Abstract

Bethany J. Walker describes the period under study (the late fourteenth and fifteenth centuries C.E.) as a medieval “global” moment that witnessed radical changes to political structures and economic systems worldwide. Her monograph marks a turning point in the evolution of scholarship on the political economy of states and societies throughout the premodern Arabic-speaking Middle East. Walker's analysis of the rural hinterlands in Greater Syria during the late Mamluk period (ca. 1382–1517) is a path-breaking revision about the processes and objectives of provincial administration in one of the prominent regimes of the medieval Islamic world.
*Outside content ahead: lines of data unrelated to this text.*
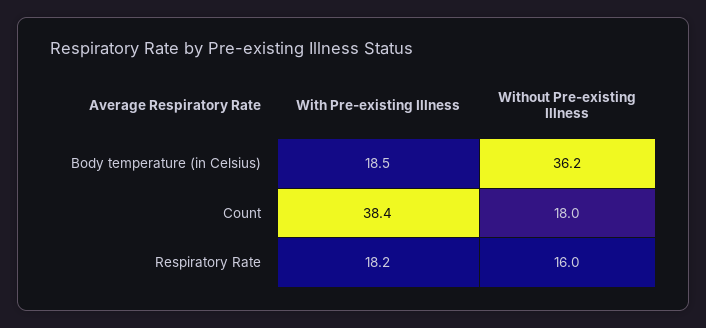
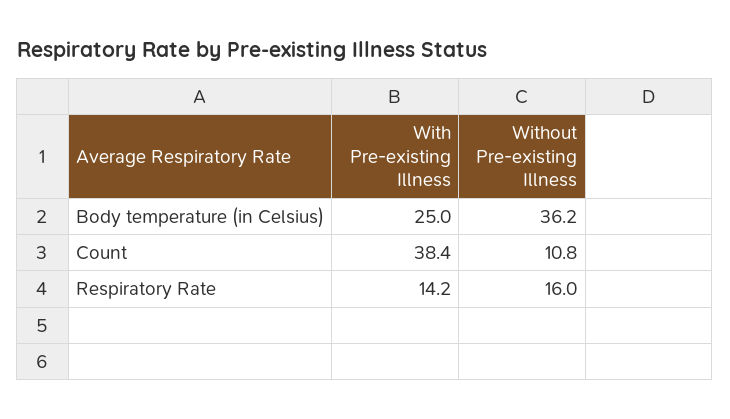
  {
    "With Pre-existing Illness": {
-     "Body temperature (in Celsius)": 18.5,
+     "Body temperature (in Celsius)": 25,
      "Count": 38.4,
-     "Respiratory Rate": 18.2
+     "Respiratory Rate": 14.2
    },
    "Without Pre-existing Illness": {
      "Body temperature (in Celsius)": 36.2,
-     "Count": 18,
+     "Count": 10.8,
      "Respiratory Rate": 16
    }
  }

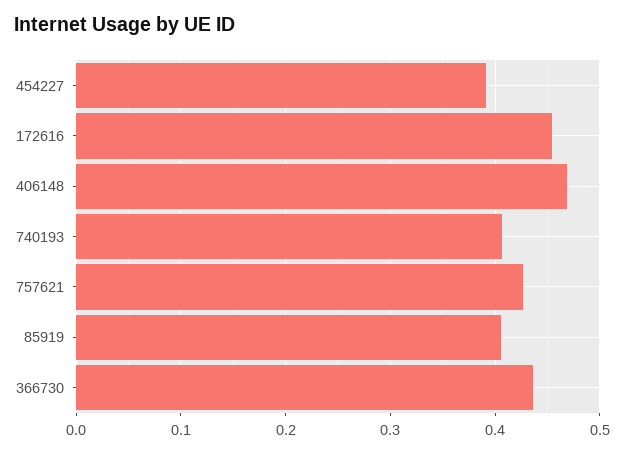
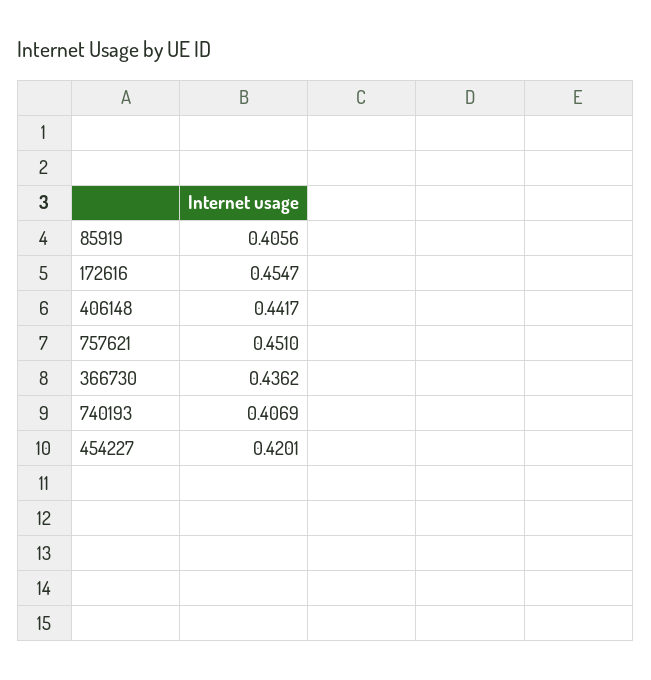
  {
-   "454227": 0.39,
+   "454227": 0.4201,
    "172616": 0.4547,
-   "406148": 0.47,
+   "406148": 0.4417,
    "740193": 0.4069,
-   "757621": 0.43,
+   "757621": 0.451,
    "85919": 0.4056,
    "366730": 0.4362
  }

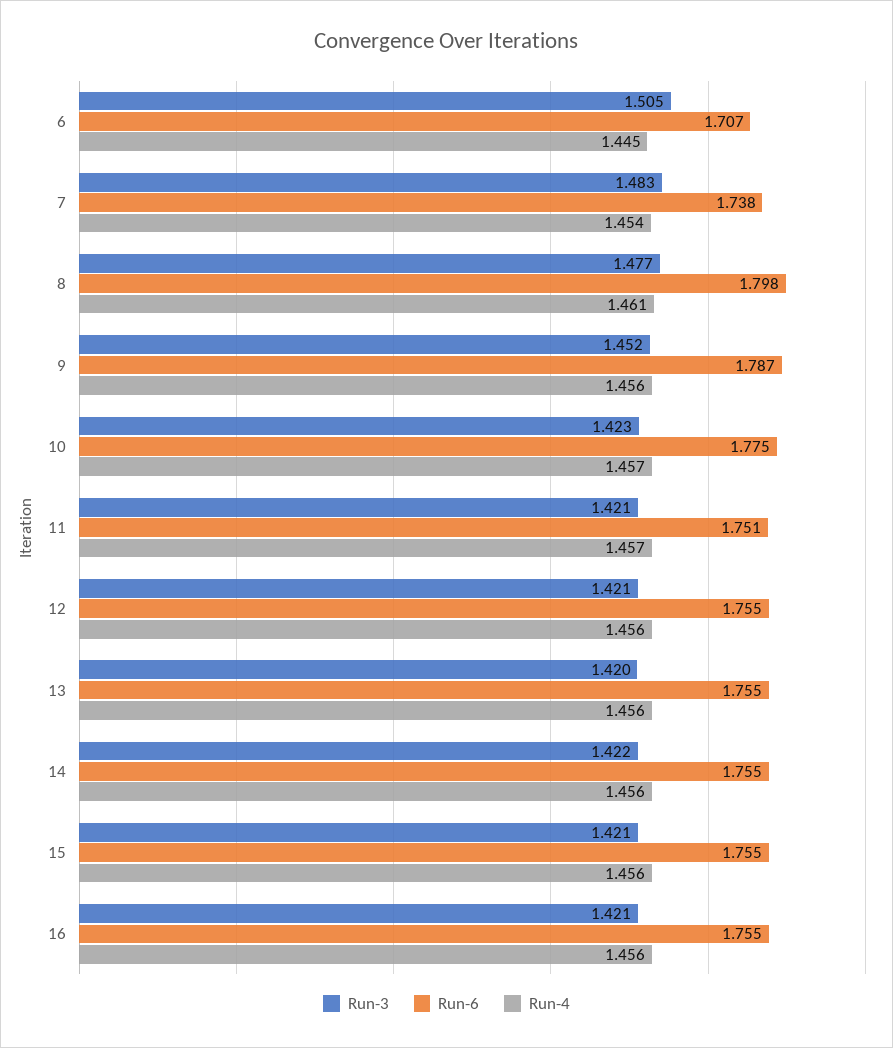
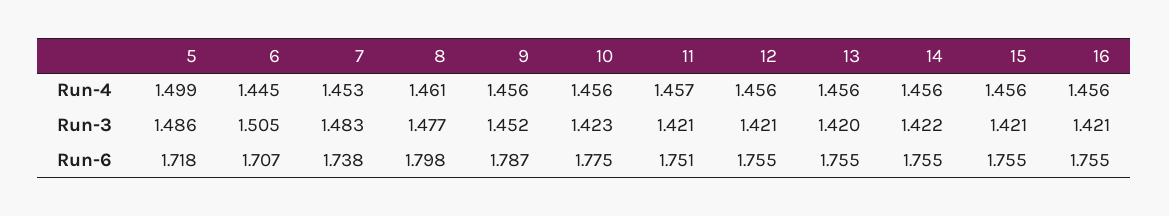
  {
    "Run-3": {
      "6": 1.505,
      "7": 1.483,
      "8": 1.477,
      "9": 1.452,
      "10": 1.423,
      "11": 1.421,
      "12": 1.421,
      "13": 1.42,
      "14": 1.422,
      "15": 1.421,
-     "16": 1.421
+     "16": 1.421,
+     "5": 1.486
    },
    "Run-6": {
      "6": 1.707,
      "7": 1.738,
      "8": 1.798,
      "9": 1.787,
      "10": 1.775,
      "11": 1.751,
      "12": 1.755,
      "13": 1.755,
      "14": 1.755,
      "15": 1.755,
-     "16": 1.755
+     "16": 1.755,
+     "5": 1.718
    },
    "Run-4": {
      "6": 1.445,
-     "7": 1.454,
+     "7": 1.453,
      "8": 1.461,
      "9": 1.456,
-     "10": 1.457,
+     "10": 1.456,
      "11": 1.457,
      "12": 1.456,
      "13": 1.456,
      "14": 1.456,
      "15": 1.456,
-     "16": 1.456
+     "16": 1.456,
+     "5": 1.499
    }
  }

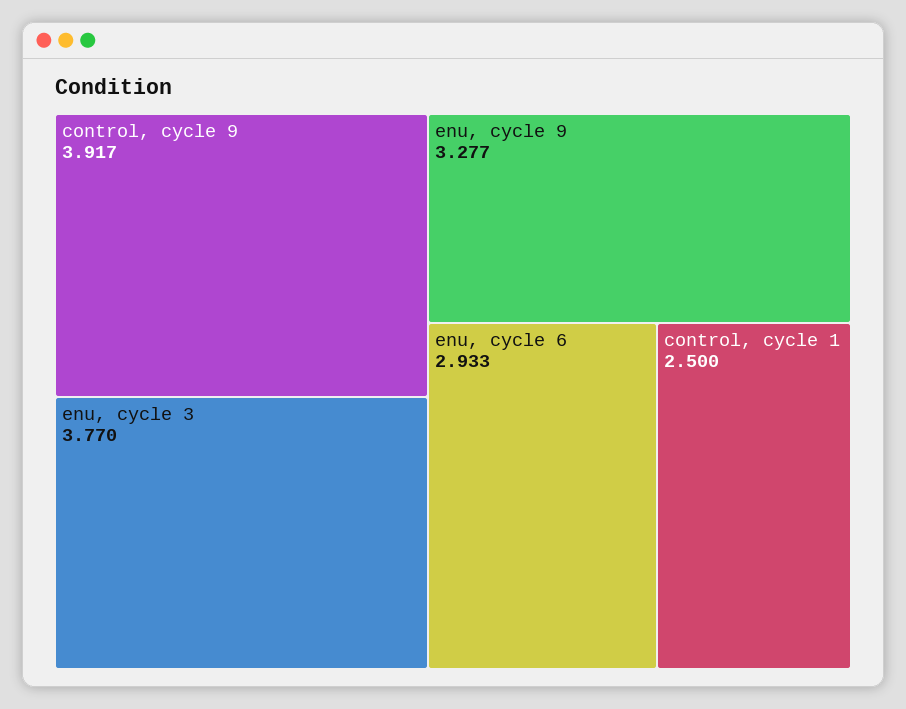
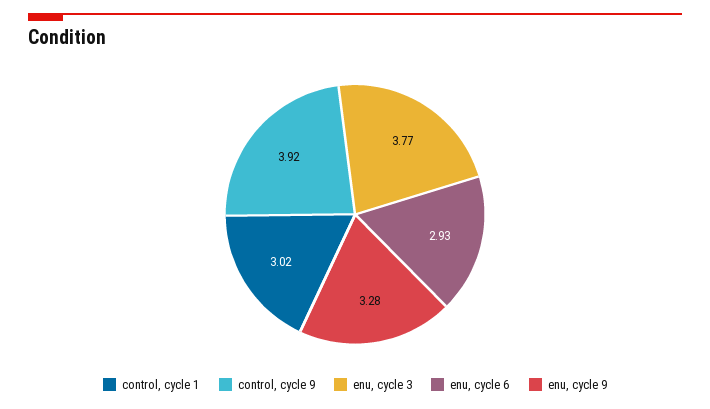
  {
    "control, cycle 9": 3.917,
    "enu, cycle 3": 3.77,
    "enu, cycle 9": 3.277,
    "enu, cycle 6": 2.933,
-   "control, cycle 1": 2.5
+   "control, cycle 1": 3.02
  }

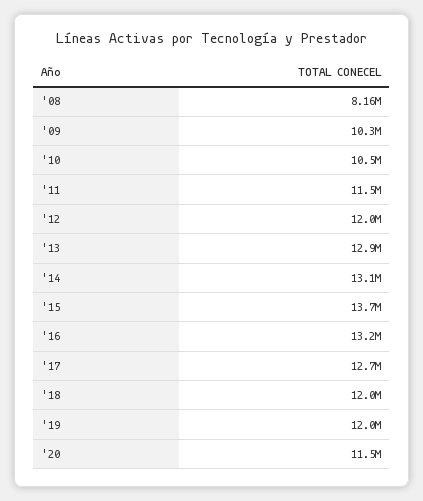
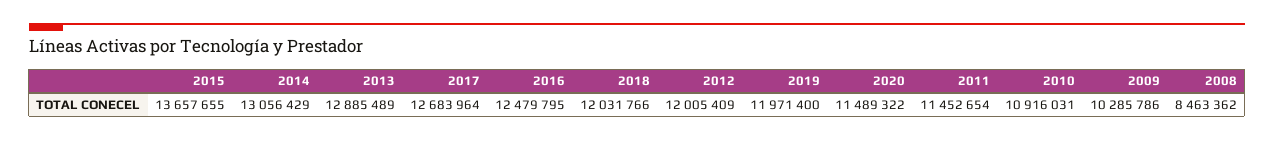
  {
-   "'08": 8160000,
+   "'08": 8463362,
    "'09": 10285786,
-   "'10": 10500000,
+   "'10": 10916031,
    "'11": 11452654,
    "'12": 12005409,
    "'13": 12885489,
    "'14": 13056429,
    "'15": 13657655,
-   "'16": 13200000,
+   "'16": 12479795,
    "'17": 12683964,
    "'18": 12031766,
    "'19": 11971400,
    "'20": 11489322
  }

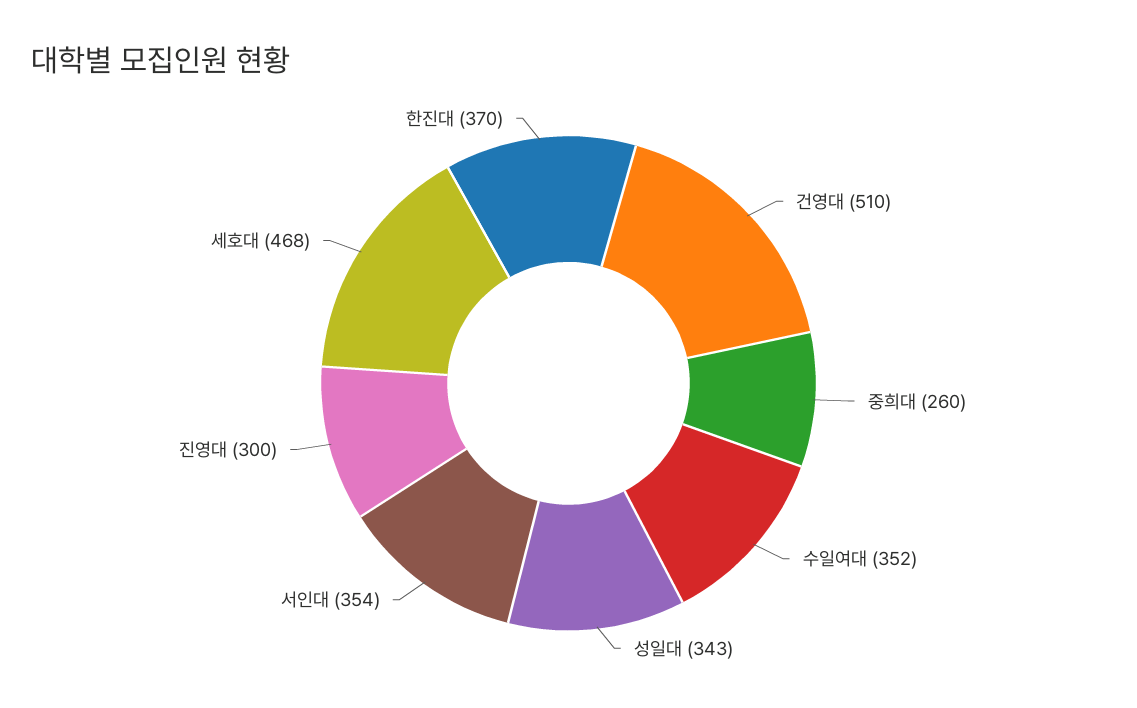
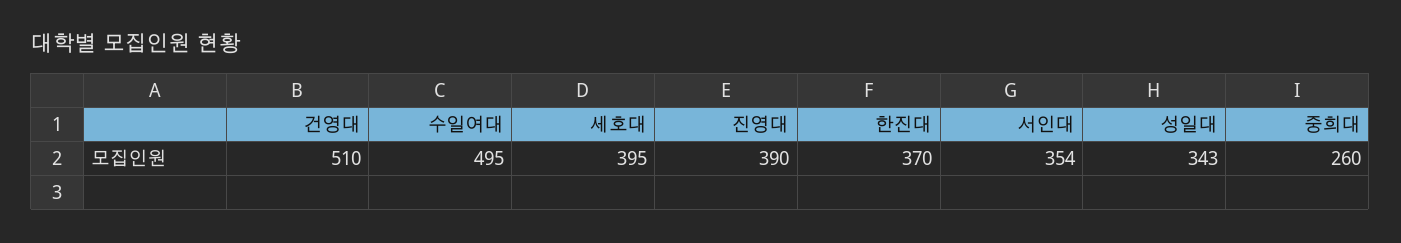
  {
    "건영대": 510,
    "중희대": 260,
-   "수일여대": 352,
+   "수일여대": 495,
    "성일대": 343,
    "서인대": 354,
-   "진영대": 300,
+   "진영대": 390,
-   "세호대": 468,
+   "세호대": 395,
    "한진대": 370
  }

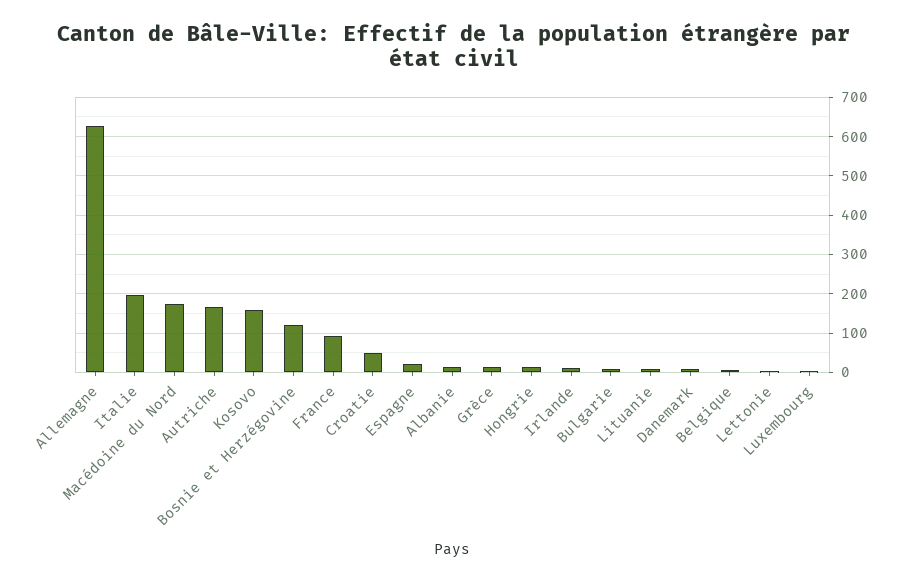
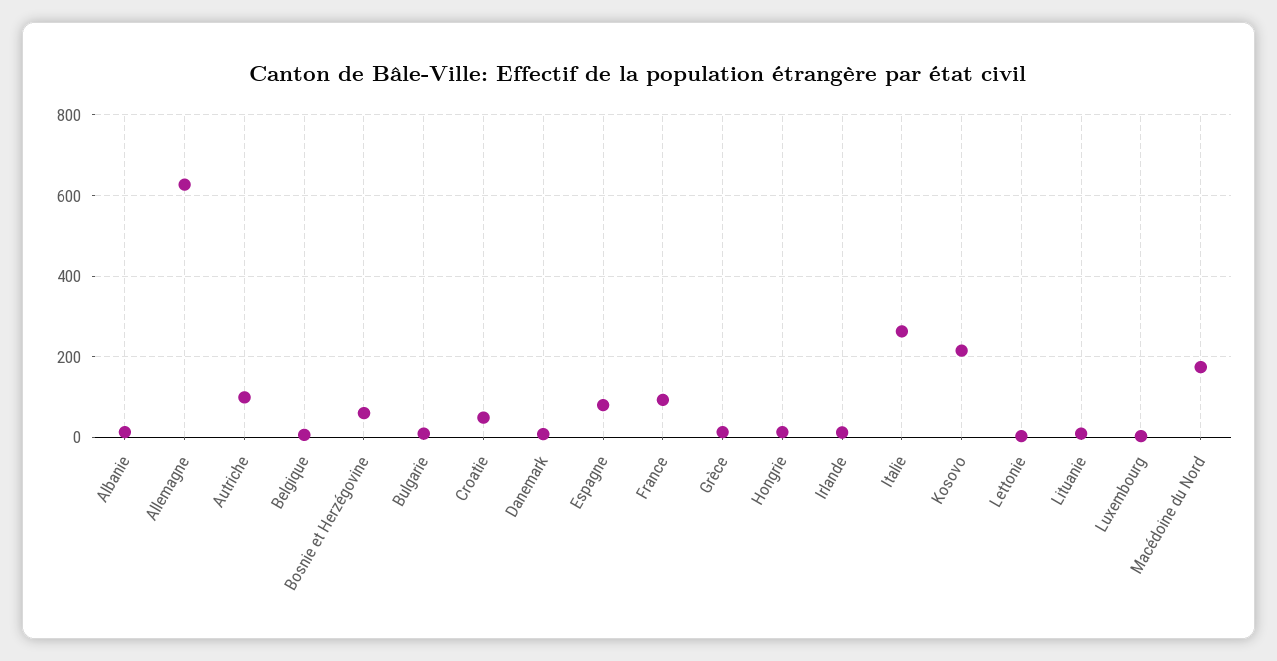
  {
    "Allemagne": 620,
-   "Italie": 200,
+   "Italie": 260,
    "Macédoine du Nord": 180,
-   "Autriche": 160,
+   "Autriche": 100,
-   "Kosovo": 160,
+   "Kosovo": 220,
-   "Bosnie et Herzégovine": 120,
+   "Bosnie et Herzégovine": 60,
    "France": 100,
    "Croatie": 40,
-   "Espagne": 20,
+   "Espagne": 80,
    "Albanie": 20,
    "Grèce": 20,
    "Hongrie": 20,
    "Irlande": 20,
    "Bulgarie": 0,
    "Lituanie": 0,
    "Danemark": 0,
    "Belgique": 0,
    "Lettonie": 0,
    "Luxembourg": 0
  }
It successfully challenges longstanding attitudes about provincial administration in one of the most prominent regimes of the medieval Islamic world toward the scope of feasible research in light of extant source materials. The North African historian Ibn Khaldun (d. 1406) justified his own limitation of inquiry to urban centers by claiming that higher civilization was largely confined to them (The Muqaddimah: An Introduction to History [abridged edition], edited by F. Rosenthal [1967], p. 263). Ibn Khaldun's successors followed his lead, assuming that period sources were for the most part written by city people for city people. Walker's study persuasively argues that close analysis of a rural society in the medieval Islamic world is credible, and can decisively alter contemporary thinking about that world as a whole.